Patricia Highsmith und die Schildkröte

21.03.2016 Kurt Bracharz

In ihrem 1985 im Zürcher Diogenes Verlag erschienen Buch «Suspense oder Wie man einen Thriller schreibt» erzählte Patricia Highsmith, wie sie auf das Motiv einer ihrer Kurzgeschichten gestoßen ist: «Dann blätterte ich eines Abends bei Freunden in einem Kochbuch und fand ein gräßliches Rezept für Schildkröten-Ragout. Das Rezept für Schildkrötensuppe war kaum weniger scheußlich, nur mußte man hier wenigstens warten, bis die Schildkröte den Kopf vorstreckte, den man dann mit einem scharfen Messer abtrennte. Leser, die der Meinung sind, daß Thriller allmählich öde werden, könnten vielleicht mal in einem Kochbuch die Seiten durchsehen, die sich mit unseren gefiederten Freunden und Schalentieren befassen. Eine Hausfrau muß schon ein Herz aus Stein haben, wenn sie die Rezepte lesen und womöglich noch ausführen will. Hier wurde die Schildkröte, die man töten wollte, bei lebendigem Leibe gekocht. Das Wort »töten" wurde nicht genannt, und das war auch nicht nötig, denn wer oder was konnte kochendes Wasser überleben?


Sobald ich das gelesen hatte, kam mir die Geschichte mit dem drangsalierten kleinen Jungen wieder in den Sinn. Ich wollte eine Schildkröte als Angelpunkt der Story nehmen: die Mutter hatte die Schildkröte zum Kochen mitgebracht – eine Schildkröte, von der der Junge zunächst glaubt, sie sei für ihn zum Spielen bestimmt. Der Junge erzählt einem Schulfreund von der Schildkröte, er versucht damit sein Prestige zu heben und verspricht, sie ihm zu zeigen. Dann muß der Junge erleben, wie die Schildkröte in kochendem Wasser umgebracht wird, und die ganze aufgestaute Bitterkeit, der schwelende Haß auf die Mutter kommen zum Ausbruch. Mitten in der Nacht tötet er die Mutter mit dem Küchenmesser, das sie zum Tranchieren der Schildkröte benutzt hatte.«

Highsmith erwähnt nicht, in welchem Kochbuch sie geblättert hatte, aber Louise Fialas »Die moderne Wiener Küche« wird es wohl nicht gewesen sein, denn dann wäre die Kurzgeschichte sicher noch grausamer ausgefallen. Fialas Schildkrötenrezept geht nämlich folgendermaßen:
»Schildkröten, abgekocht. Man legt der Schildkröte eine glühende Eisenplatte auf den Rücken, wobei sie dann die Füße und den Kopf zum Vorscheine bringt; diese hackt man sogleich ab.

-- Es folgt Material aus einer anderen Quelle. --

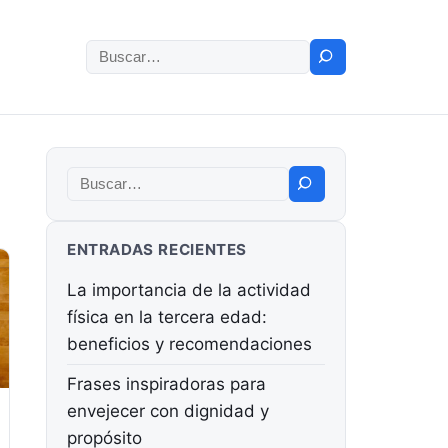
Buscar:
Buscar:
ENTRADAS RECIENTES
La importancia de la actividad
física en la tercera edad:
beneficios y recomendaciones
Frases inspiradoras para
envejecer con dignidad y
propósito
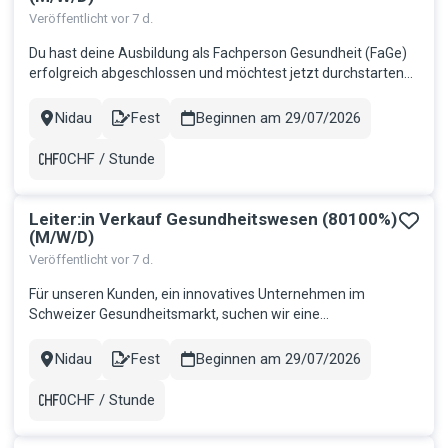
Veröffentlicht vor 7 d.
Du hast deine Ausbildung als Fachperson Gesundheit (FaGe)
erfolgreich abgeschlossen und möchtest jetzt durchstarten?
Dann bist du bei uns genau richtig! Ob Akutpflege,
Langzeitpflege oder Spitex - wir finden gemeinsam die
Nidau
Fest
Beginnen am 29/07/2026
Stadt
Contract
passende Festanstellung, in der du dein Fachwissen
einbringen und den ideale...
0CHF / Stunde
Gehalt
Leiter:in Verkauf Gesundheitswesen (80100%)
(M/W/D)
Veröffentlicht vor 7 d.
Für unseren Kunden, ein innovatives Unternehmen im
Schweizer Gesundheitsmarkt, suchen wir eine
unternehmerisch denkende Führungspersönlichkeit mit
Leidenschaft für Verkauf und Menschen. Ihre Aufgaben:
Nidau
Fest
Beginnen am 29/07/2026
Stadt
Contract
Strategische und operative Führung des Verkaufs Erreichen
der Umsatz- und Ertragsziele Führung...
0CHF / Stunde
Gehalt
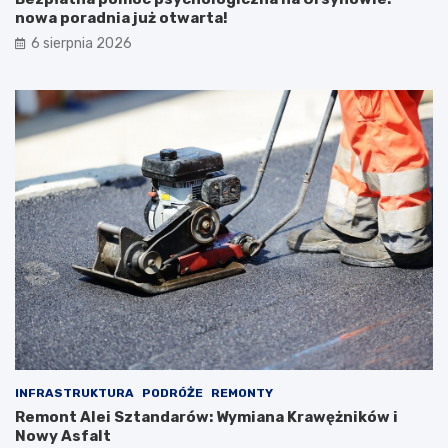
nowa poradnia już otwarta!
6 sierpnia 2026
INFRASTRUKTURA
PODRÓŻE
REMONTY
Remont Alei Sztandarów: Wymiana Krawężników i
Nowy Asfalt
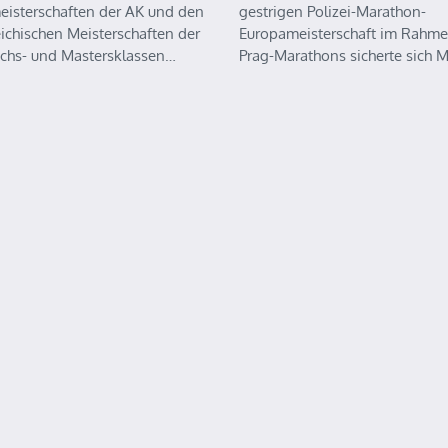
eisterschaften der AK und den
gestrigen Polizei-Marathon-
eichischen Meisterschaften der
Europameisterschaft im Rahme
chs- und Mastersklassen…
Prag-Marathons sicherte sich 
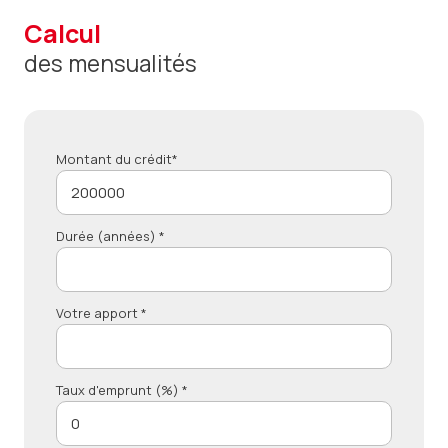
calcul
des mensualités
Montant du crédit*
Durée (années) *
Votre apport *
Taux d'emprunt (%) *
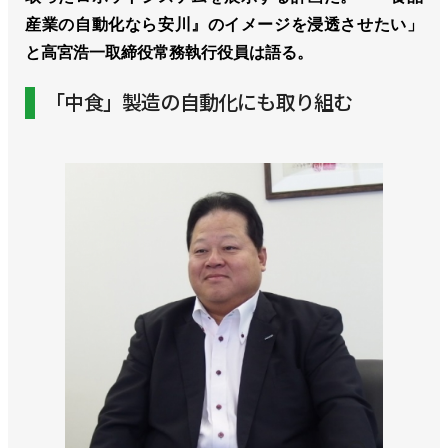
産業の自動化なら安川』のイメージを浸透させたい」
と高宮浩一取締役常務執行役員は語る。
「中食」製造の自動化にも取り組む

Nun wird die Schildkröte öfters in lauwarmes Wasser gegeben, um das Blut völlig abzusondern, wonach man sie mit kaltem Wasser zustellt, salzt und eine Stunde kochen lässt. Ist sie abgekocht, so wird die Schale samt der Haut abgelöst, die Galle aus der Leber, sowie das Eingeweide behutsam ausgenommen und das Fleisch in vier Teile zerschnitten. Hat man dann in einer Casserolle Zwiebel, Wurzelwerk und Champignons in Butter etwas anpassirt, mit der aufgekochten Schildkrötensuppe aufgegossen und aufgekocht, so wird diese abgeseiht, mit einer Butter-Sauce abgerührt und mit etwas Muskatnuß noch einmal aufgekocht. Die Sauce wird dann über die zertheilte Schildkröte gegossen.«

Mit den Schildkröten alter bürgerlicher Kochbücher waren nicht die großen maritimen Suppenschildkröten gemeint, sondern die damals auch in Deutschland recht verbreiteten kleinen Teichschildkröten, die im frühen 19. Jahrhundert sogar eine Zeitlang ein preußischer Exportartikel waren.

Fialas Kochbuch wird übrigens im Internet immer nur mit der ungefähren Angabe »um 1900« datiert, mein antiquarisches Exemplar der 6. Auflage weist eine handschriftliche Eintragung auf, dass es am 7. 9. 1898 erworben wurde. Fiala schreibt im Vorwort, dass alle vorigen Auflagen (die ersten vier in Höhe von 12.000) »in so kurzer Zeit vergriffen waren«. Auch steht noch »Louise« auf dem Titel (später offenbar »Luise«).

Für die Abbildung habe ich auf den Mockturtle aus »Alice im Wunderland" zurückgegriffen, dessen Kalbskopf darauf verweist, wodurch in der Falschen Schildkrötensuppe das Schildkrötenfleisch ersetzt wurde.